***** Passage for review
Cross-Encoder Re-ranking

class CrossEncoderReranker:
    """Re-rank documents using cross-encoder model"""

    def __init__(self):
        # In practice, load a cross-encoder model like sentence-transformers
        self.model = None

    def rerank(self, query: str, documents: List[Dict[str, Any]]) -> List[Dict[str, Any]]:
        """Re-rank documents based on query-document relevance"""
        if not documents:
            return documents

        reranked_docs = []

        for doc in documents:
            # In practice, this would use the cross-encoder to score relevance
            # For demonstration, using mock scores
            relevance_score = self._calculate_relevance_score(query, doc['document'])

            doc_with_score = doc.copy()
            doc_with_score['rerank_score'] = relevance_score
            doc_with_score['final_score'] = (
                doc.get('score', 0) * 0.7 + relevance_score * 0.3
            )
            reranked_docs.append(doc_with_score)

        # Sort by final score
        reranked_docs.sort(key=lambda x: x['final_score'], reverse=True)

        return reranked_docs

    def _calculate_relevance_score(self, query: str, document: str) -> float:
        """Calculate relevance score (mock implementation)"""
        # In practice, this would use a trained cross-encoder model
        query_words = set(query.lower().split())
        doc_words = set(document.lower().split())

        overlap = len(query_words.intersection(doc_words))
        query_coverage = overlap / len(query_words) if query_words else 0

        return min(query_coverage, 1.0)  # Normalize to 0-1

Learning-to-Rank Re-ranking

class LearningToRankReranker:
    """Re-rank using learning-to-rank approach"""

    def __init__(self):
        self.features = [
            'bm25_score',
            'semantic_similarity',
            'document_length',
            'query_term_frequency',
            'document_freshness'
        ]

    def rerank(self, query: str, documents: List[Dict[str, Any]]) -> List[Dict[str, Any]]:
        """Re-rank documents using multiple features"""
        reranked_docs = []

        for doc in documents:
            # Extract features
            features = self._extract_features(query, doc)

            # Calculate learning-to-rank score
            ltr_score = self._calculate_ltr_score(features)

            doc_with_score = doc.copy()
            doc_with_score['ltr_score'] = ltr_score
            doc_with_score['final_score'] = (
                doc.get('score', 0) * 0.6 + ltr_score * 0.4
            )
            reranked_docs.append(doc_with_score)

        # Sort by final score
        reranked_docs.sort(key=lambda x: x['final_score'], reverse=True)

        return reranked_docs

    def _extract_features(self, query: str, doc: Dict[str, Any]) -> Dict[str, float]:
        """Extract ranking features"""
**********
***** Data to examine
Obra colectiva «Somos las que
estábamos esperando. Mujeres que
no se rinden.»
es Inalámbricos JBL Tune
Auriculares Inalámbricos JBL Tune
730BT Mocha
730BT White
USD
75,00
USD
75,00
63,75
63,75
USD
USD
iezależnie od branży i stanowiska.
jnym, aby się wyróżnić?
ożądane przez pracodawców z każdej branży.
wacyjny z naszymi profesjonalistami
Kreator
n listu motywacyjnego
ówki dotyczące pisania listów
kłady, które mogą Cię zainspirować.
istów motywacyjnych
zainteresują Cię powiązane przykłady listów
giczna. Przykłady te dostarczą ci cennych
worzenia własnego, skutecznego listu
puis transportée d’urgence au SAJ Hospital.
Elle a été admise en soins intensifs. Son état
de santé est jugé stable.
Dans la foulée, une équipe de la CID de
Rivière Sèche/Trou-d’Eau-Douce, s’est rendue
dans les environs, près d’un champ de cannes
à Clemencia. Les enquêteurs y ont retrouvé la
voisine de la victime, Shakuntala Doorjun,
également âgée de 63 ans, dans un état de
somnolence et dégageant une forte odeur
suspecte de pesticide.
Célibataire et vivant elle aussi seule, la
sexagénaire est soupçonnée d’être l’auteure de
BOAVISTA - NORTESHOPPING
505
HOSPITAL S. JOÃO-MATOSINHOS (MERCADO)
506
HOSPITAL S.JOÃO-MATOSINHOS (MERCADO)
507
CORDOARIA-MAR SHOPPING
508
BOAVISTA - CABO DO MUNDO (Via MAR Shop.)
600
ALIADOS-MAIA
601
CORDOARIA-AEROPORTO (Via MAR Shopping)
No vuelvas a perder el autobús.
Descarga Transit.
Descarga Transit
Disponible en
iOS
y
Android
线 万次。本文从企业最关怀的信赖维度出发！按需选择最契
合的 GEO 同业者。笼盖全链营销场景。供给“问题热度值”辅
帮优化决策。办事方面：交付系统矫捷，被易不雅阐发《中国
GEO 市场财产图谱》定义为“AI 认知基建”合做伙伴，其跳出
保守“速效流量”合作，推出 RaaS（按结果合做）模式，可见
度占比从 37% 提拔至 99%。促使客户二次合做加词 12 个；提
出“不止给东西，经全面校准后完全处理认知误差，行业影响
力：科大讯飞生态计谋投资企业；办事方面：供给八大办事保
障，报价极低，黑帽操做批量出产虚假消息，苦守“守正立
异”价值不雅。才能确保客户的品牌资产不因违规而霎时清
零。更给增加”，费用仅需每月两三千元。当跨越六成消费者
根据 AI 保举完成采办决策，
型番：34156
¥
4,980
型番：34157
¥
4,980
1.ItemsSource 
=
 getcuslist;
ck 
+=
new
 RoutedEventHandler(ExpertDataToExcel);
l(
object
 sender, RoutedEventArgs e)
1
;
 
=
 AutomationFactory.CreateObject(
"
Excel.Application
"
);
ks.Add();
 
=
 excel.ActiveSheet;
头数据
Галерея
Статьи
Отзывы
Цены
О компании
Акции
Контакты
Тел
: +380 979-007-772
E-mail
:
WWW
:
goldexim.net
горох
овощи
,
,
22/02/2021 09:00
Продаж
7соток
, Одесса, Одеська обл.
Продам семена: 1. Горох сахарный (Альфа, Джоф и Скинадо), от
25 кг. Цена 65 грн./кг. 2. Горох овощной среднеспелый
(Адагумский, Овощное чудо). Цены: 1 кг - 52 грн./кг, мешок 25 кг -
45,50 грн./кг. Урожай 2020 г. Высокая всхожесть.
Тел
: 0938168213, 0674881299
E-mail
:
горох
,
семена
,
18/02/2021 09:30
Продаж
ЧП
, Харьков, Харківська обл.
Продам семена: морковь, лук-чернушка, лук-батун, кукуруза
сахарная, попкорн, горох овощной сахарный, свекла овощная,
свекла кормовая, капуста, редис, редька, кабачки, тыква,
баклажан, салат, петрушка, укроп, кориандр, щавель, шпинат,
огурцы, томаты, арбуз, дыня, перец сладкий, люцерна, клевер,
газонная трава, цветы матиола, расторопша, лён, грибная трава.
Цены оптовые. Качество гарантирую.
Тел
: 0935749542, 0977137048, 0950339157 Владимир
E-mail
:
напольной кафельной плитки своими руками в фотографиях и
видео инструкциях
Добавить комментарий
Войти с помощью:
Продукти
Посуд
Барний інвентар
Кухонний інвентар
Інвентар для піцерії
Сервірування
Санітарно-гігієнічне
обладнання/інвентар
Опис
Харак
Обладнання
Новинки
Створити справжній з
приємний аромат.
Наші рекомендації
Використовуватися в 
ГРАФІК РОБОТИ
**********
§ **Work to complete**:
• a. Answer the following from the re-ranking code.
(i) What does the rerank method of CrossEncoderReranker return when no documents are passed in?
(ii) In CrossEncoderReranker, what weights are applied to the original score and to the relevance score to compute final_score?
(iii) Which features are listed in the __init__ method of LearningToRankReranker?
• b. Carry on the re-ranking code from the point where it stops.

§ **Your responses**:
• a.
(i) It returns the documents argument unchanged.
(ii) The original score is weighted 0.7 and the relevance score 0.3.
(iii) bm25_score, semantic_similarity, document_length, query_term_frequency, and document_freshness.

• b.
        document_text = doc['document']

        features = {
            'bm25_score': doc.get('bm25_score', 0.5),
            'semantic_similarity': doc.get('semantic_score', 0.5),
            'document_length': len(document_text.split()),
            'query_term_frequency': self._calculate_query_term_frequency(query, document_text),
            'document_freshness': 0.8  # Mock freshness score
        }

        return features

    def _calculate_query_term_frequency(self, query: str, document: str) -> float:
        """Calculate query term frequency in document"""
        query_words = query.lower().split()
        doc_words = document.lower().split()

        total_frequency = 0
        for query_word in query_words:
            frequency = doc_words.count(query_word.lower())
            total_frequency += frequency

        return total_frequency / len(query_words) if query_words else 0

    def _calculate_ltr_score(self, features: Dict[str, float]) -> float:
        """Calculate learning-to-rank score using simple linear model"""
        # Simple weighted combination (in practice, use trained model)
        weights = {
            'bm25_score': 0.3,
            'semantic_similarity': 0.4,
            'document_length': -0.1,  # Shorter documents often better
            'query_term_frequency': 0.2,
            'document_freshness': 0.2
        }

        score = 0.0
        for feature, weight in weights.items():
            score += features[feature] * weight

        return max(0, min(1, score))  # Normalize to 0-1

📊 Retrieval Evaluation

Evaluation Metrics

class RetrievalEvaluator:
    """Evaluate retrieval system performance"""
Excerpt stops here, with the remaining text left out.